The recommended way of applying the MPL license to your source code is to include Exhibit A in the headers of your source files. However, because it is not always a good solution (some languages do not allow comments for instance), the MPL license contains the following advice:
If it is not possible or desirable to put the notice in a particular file, then You may include the notice in a location (such as a LICENSE file in a relevant directory) where a recipient would be likely to look for such a notice.
So if your prefer, you do not need to add a header to every source file. You could instead add a LICENSE file in your src/ directory if all source code is located there. You would start the LICENSE file with Exhibit A, possibly a statement of your copyright ownership, then the text of the license itself. You could also put the exhibit in your README instead.
You are right that Exhibit A is part of the text of the license itself:
1.4. “Covered Software”
means Source Code Form to which the initial Contributor has attached the notice in Exhibit A, the Executable Form of such Source Code Form, and Modifications of such Source Code Form, in each case including portions thereof.
What do you risk by not putting the exhibit in every source file or using a different license notice?
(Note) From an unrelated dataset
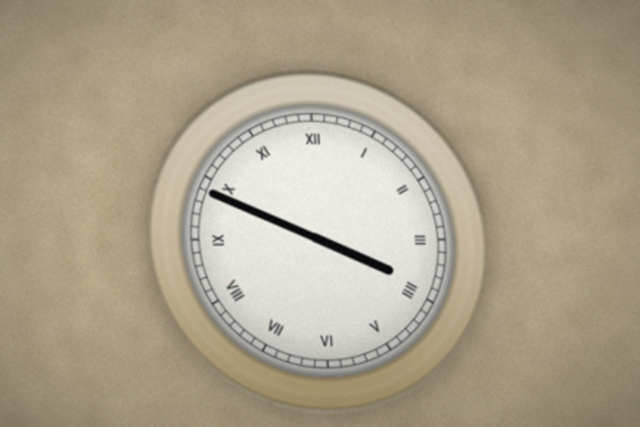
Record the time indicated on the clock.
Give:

Legally you are not at risk, even if you license your software improperly, because your are the owner but:
Many uninformed developers tend to confound unlicensed source code (published on Github for instance) with public domain source code. These developers will typically reuse your code without respecting the terms of the license unless you make it very explicit.
Corporate developers will typically shy away from reusing code if their lawyers do not think that the applicable license is clear enough. If that happens, they are most likely to contact you, asking that you change the wording a little so that they can reuse your code. If they ask you to add a header in a particular file, it will be up to you to do so or not.
Creative Commons license
You will remark that notices that a work is published under CC-BY-SA can vary greatly from one source to another but they will generally include a canonical link for the license: https://creativecommons.org/licenses/by-sa/4.0/.
The text of the license does not restrict you in any way on how to apply the license to your work:
Licensed Material means the artistic or literary work, database, or other material to which the Licensor applied this Public License.
You should just use a clear statement and include it somewhere where people are likely to look for it (a README, LICENSE or About page). Example of such statement:
The non source code content of this application is licensed under a Creative Commons Attribution-ShareAlike 4.0 International License.
Example of such a double notice
Here is an example of a project distinguishing between source code and non source code (granted they use MIT, not MPL 2.0): https://github.com/github/choosealicense.com/blob/gh-pages/README.md#license
The content of this project itself is licensed under the Creative Commons Attribution 3.0 license, and the underlying source code used to format and display that content is licensed under the MIT license.